§ Exercise
Output every text line of each item below verbatim, omitting the pictures.

§ Recorded information
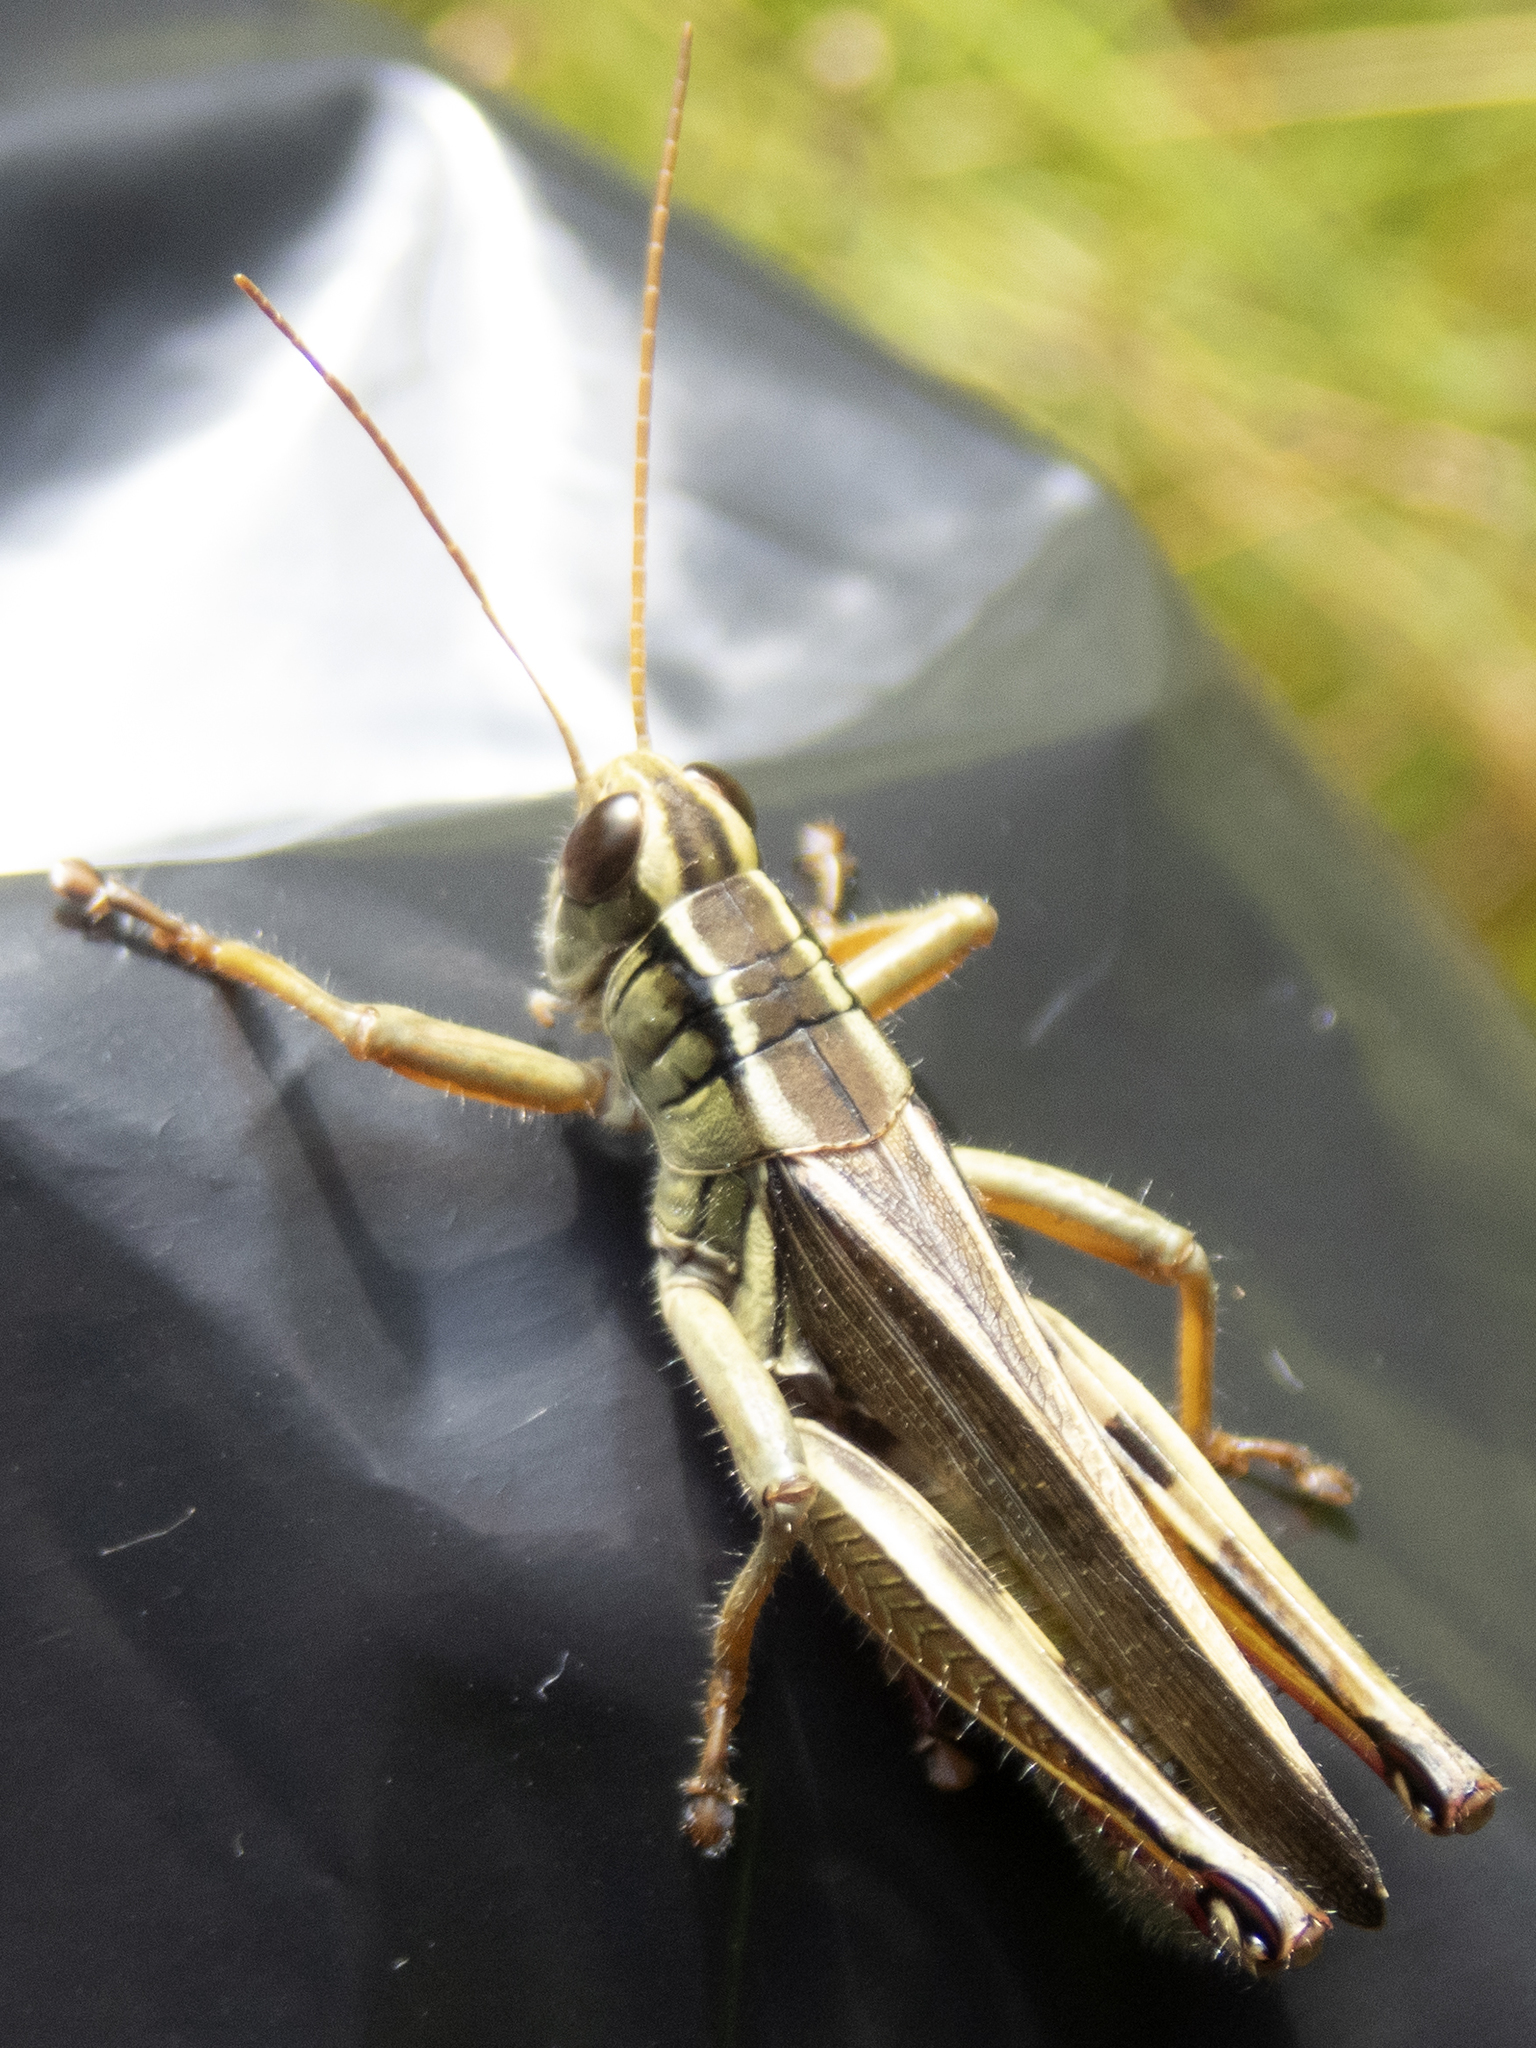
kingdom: Animalia
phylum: Arthropoda
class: Insecta
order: Orthoptera
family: Acrididae
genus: Melanoplus
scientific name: Melanoplus bivittatus
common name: Two-striped grasshopper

§ Full response
kingdom: Animalia
phylum: Arthropoda
class: Insecta
order: Orthoptera
family: Acrididae
genus: Melanoplus
scientific name: Melanoplus bivittatus
common name: Two-striped grasshopper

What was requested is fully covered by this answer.